Creating an omnichannel experience requires quick and flexible transfer of data across channels and devices: in-store data must be available for email campaigns, social media, call centers, and so forth. An API can be used to standardize and facilitate this sending and receiving of data across platforms and devices. APIs provide a standard set of protocols for end users to request data. This request is taken by the API to backend data sources, and a response is then delivered. CDPs typically use this technology to orchestrate the many data sources and endpoints involved in its production. Figure 4-1 shows how an API works.

images/how-api-works-gjm.jpg
Figure 4-1. How an API works
MLOps

In traditional database marketing, developers wrote static database queries to define segments, then manually implemented them into campaigns. With a CDP, data is used across channels to create personalized experiences based on recent or even real-time data. Rather than draw segments from predefined rules, a CDP can use machine learning to deploy algorithms that improve segmentation and personalization over time without being explicitly programmed to do so. This is a less discrete product life cycle for campaign and personalization management than static database queries. The field of ModelOps or MLOps has taken shape to monitor and deploy these algorithms.

Measuring CDP Success

In Chapter 2, among other approaches, you learned about mass marketing and DMPs. While the latter is a direct marketing tactic, it shares with mass marketing an emphasis on filling the top of the traditional sales funnel with a large quantity of potential customers. With this goal, reach and impressions have historically been a primary marketing metric, as converting a large number of new leads was a primary objective. Marketers would spend exorbitant amounts on digital advertising to acquire new customers, and maybe that customer would come and convert and buy once and you’d never see them again.
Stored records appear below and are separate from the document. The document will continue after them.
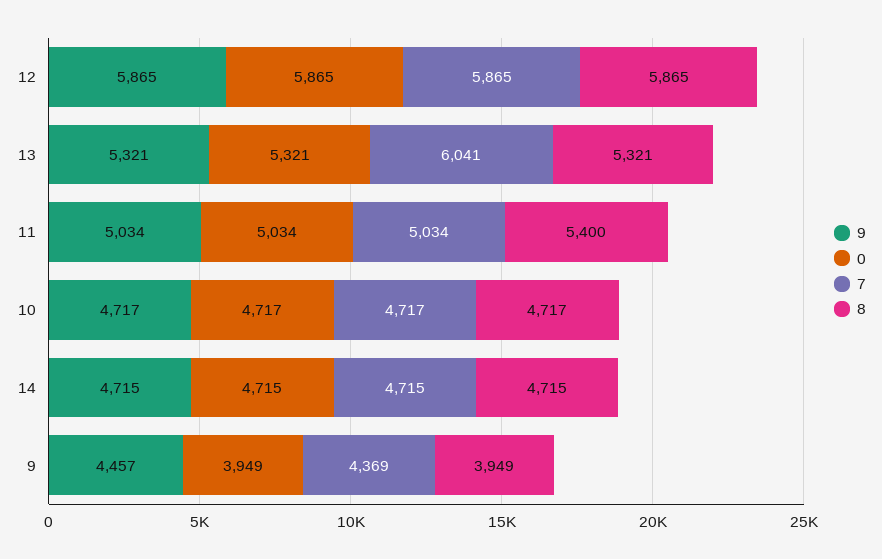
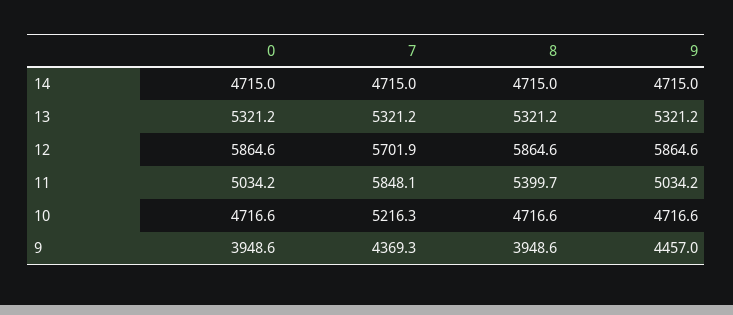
7, 12: 5865 -> 5701.9
7, 13: 6041 -> 5321.2
7, 11: 5034 -> 5848.1
7, 10: 4717 -> 5216.3

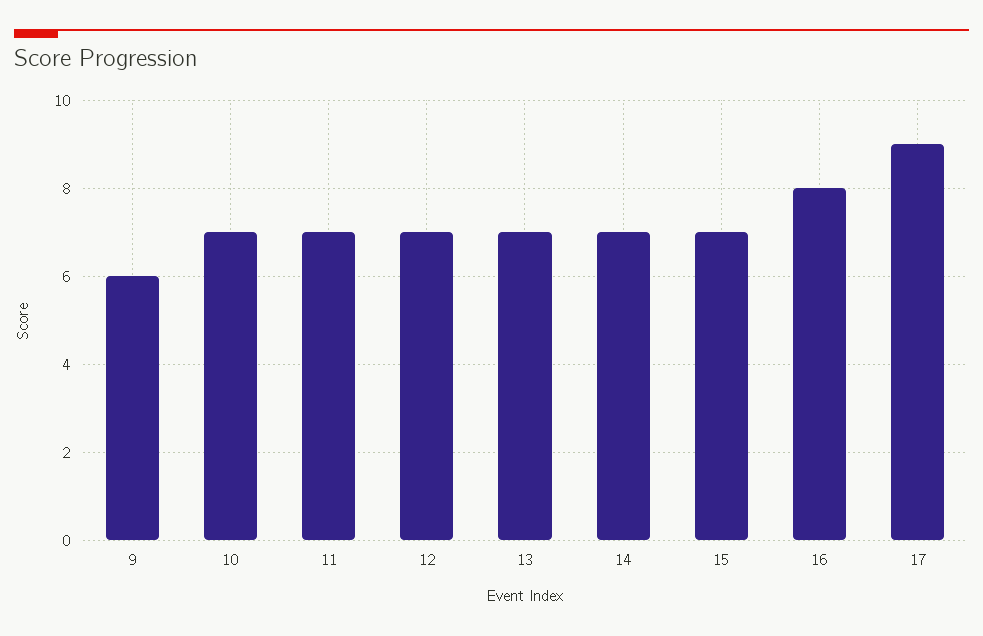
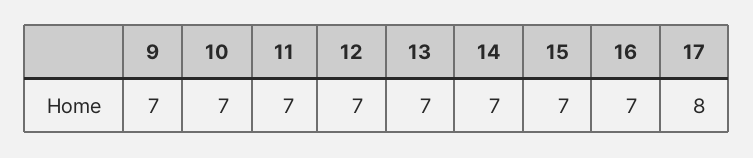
9: 6 -> 7
16: 8 -> 7
17: 9 -> 8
The marketers would then have to spend more money on digital advertising to acquire a new customer. You’re always feeding the top of that funnel.

By contrast, a goal of the CDP is to predict and deliver on what customers are looking for in a brand over their lifetimes, not just at the awareness stage. That means different KPIs are needed to measure a CDP’s success. Organizations have long known that retaining, upselling, and cross-selling current customers is the quickest way to increase the top line, but they may not have had effective ways to deliver on this strategy in a digital context. The CDP gives marketers the tool to do this in a way that other marketing systems have not. That makes customer lifetime value an important metric to track for the CDP-enabled organization. Related revenue-based metrics include average order value and return on ad spend: again, the organization is focused less on attracting the largest base of potential customers and more on helping existing ones. The real value of the CDP is not just acquisition but loyalty and retention.

An organization’s operational efficiencies should also improve under a CDP, as marketing, IT, and analytics professionals spend less time writing time-consuming database queries and more monitoring AI-powered customer experiences in real time. The time to launch campaigns and related initiatives, then, should fall dramatically under a CDP. Marketers and other customer analysts are able to spend more time analyzing and acting on the data than on processing and preparing it. When reports are accessible across your organization, or even sent automatically, you can do a lot of things much more quickly.

Moreover, because the CDP has integrated customer data collection, processing, and implementation in one infrastructure, total IT spending may even fall as fewer niche marketing tools are needed.

In this chapter, you learned how to align people, processes, and tools to ensure a CDP is implemented successfully—given the organization is at a sufficient maturity level, which will be defined in Chapter 5. Chapter 6 offers some final takeaways and recommendations for providing a unified customer experience.